■ Objetivos:
[a] Com base no acórdão do Supremo Tribunal de Justiça, explique por que razão a Autora pede que a propriedade do imóvel lhe seja transmitida. Responda em uma a três frases.
[b] No acórdão do Supremo Tribunal de Justiça, sob que forma de processo foi proposta a ação declarativa de condenação de AA?
[c] Prossiga o texto do acórdão do Supremo Tribunal de Justiça a partir do ponto em que termina.

■ Fonte:
• • • • • • •

Acórdão nº 526/15.1T8CSC.L1.S1 de Supremo Tribunal de Justiça (Portugal), 14 de Maio de 2019

Magistrado ResponsávelRICARDO COSTA
Data da Resolução14 de Maio de 2019
EmissorSupremo Tribunal de Justiça (Portugal)

Acordam em Conferência no Supremo Tribunal de Justiça 6.ª Secção I. RELATÓRIO

  1. AA propôs ação declarativa de condenação, sob a forma de processo comum, contra BB, peticionando: «a) (…) ser proferida sentença substitutiva da declaração de venda do Réu à Autora do prédio urbano, sito na Rua ..., N.º …, descrito sob o n.º …, na Conservatória do Registo Predial de ... e inscrito, sob o artigo …, na matriz predial urbana das freguesias de ... e …; [e] em consequência seja transmitida a propriedade do referido imóvel para a autora.

• • • • • • •

■ Extrato dos dados:
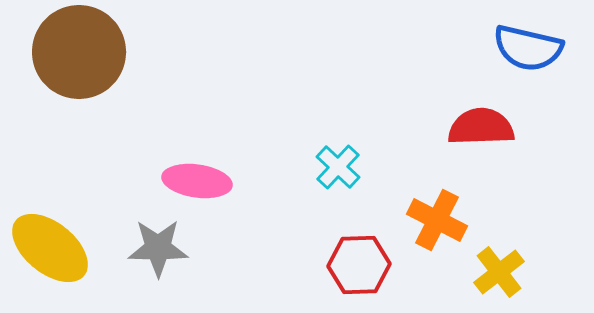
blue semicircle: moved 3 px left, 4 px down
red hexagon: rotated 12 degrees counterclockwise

• • • • • • •

■ As respostas:
[a] A Autora pede a transmissão da propriedade do imóvel como consequência da sentença que requer. Essa sentença substituiria a declaração de venda do prédio urbano do Réu à Autora.

[b] Sob a forma de processo comum.

[c]
    1. ser o Réu condenado a pagar à Autora a título de indemnização as seguintes quantias: 1 – A quantia de € 2.500,00 (dois mil e quinhentos euros), correspondente à renda mensal que a Autora não recebeu em função da frustração da celebração do contrato de arrendamento, e vencidas no mês de Fevereiro de 2015, acrescidos daqueles que à razão de 2.500,00 €, se vencerem até à data em que a Autora possa, celebrar novo contrato de arrendamento.

      2 – A quantia de € 26.514,00 (vinte e seis mil quinhentos e catorze euros), a título de despesas já pagas e com honorários com o escritório de Advogados, com todo o processo obtenção do visto e com o incumprimento do contrato promessa.

      3 – A quantia de 175.000,00€ (cento e setenta e cinco mil euros) corresponde aos lucros cessantes que caberiam à Autora em virtude dos resultados gerados pela frustração do investimento no projeto de desenvolvimento na atividade vito-vinícola, em função da não obtenção atempada do visto.

      4 – Aos referidos danos acrescem juros, às taxas legais desde a citação.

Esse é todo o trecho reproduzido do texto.